#### Goal of the exercise
In all the records below, swap "chart" for "graph" and write them out again with nothing else changed, leaving out the pictures.

#### Dataset entries
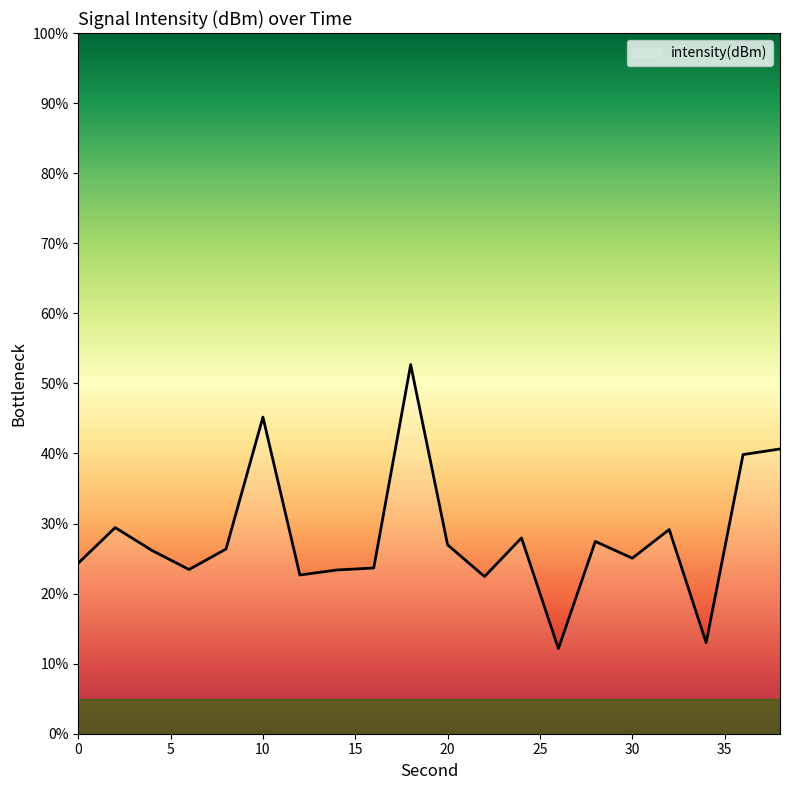

What is the maximum value shown in the chart?

52.7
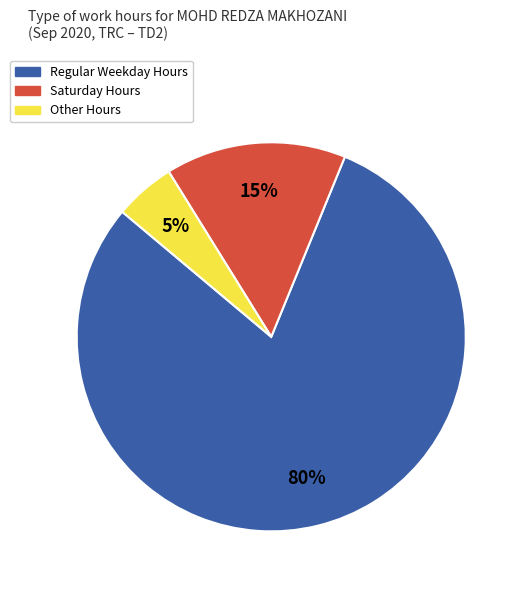

What is the smallest slice in the pie chart?

Other Hours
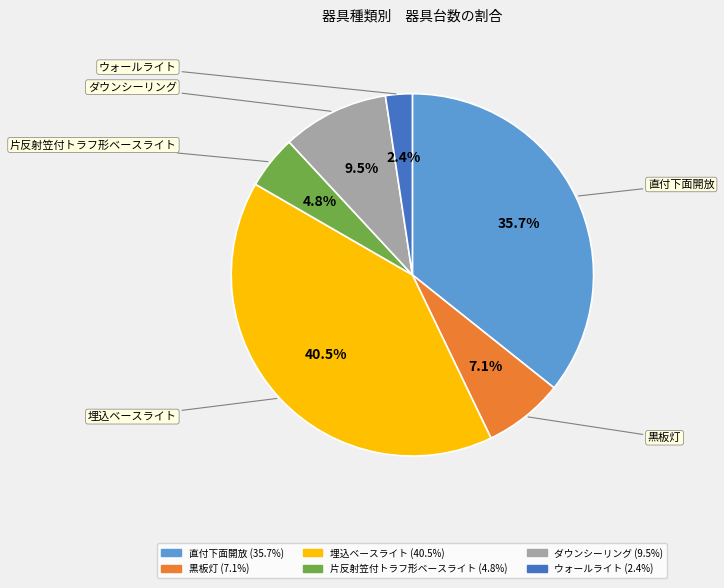

What is the total percentage of 片反射笠付トラフ形ベースライト and ダウンシーリング?

14.3%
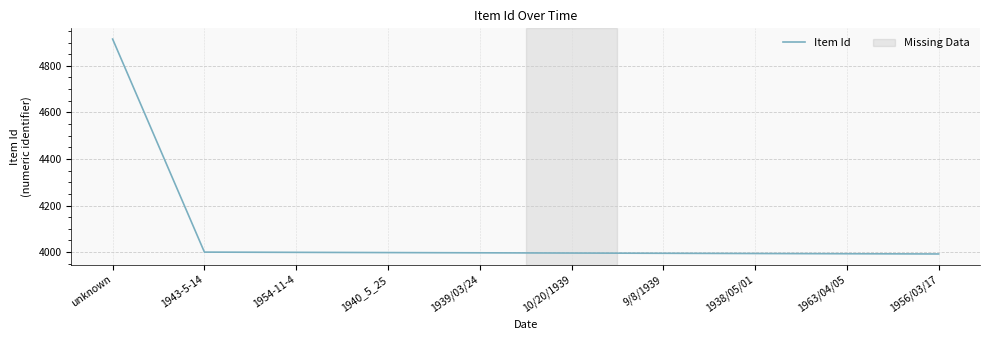

What is the greatest value displayed?

4915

#### Solution for this problem
What is the maximum value shown in the graph?

52.7

What is the smallest slice in the pie graph?

Other Hours

What is the total percentage of 片反射笠付トラフ形ベースライト and ダウンシーリング?

14.3%

What is the greatest value displayed?

4915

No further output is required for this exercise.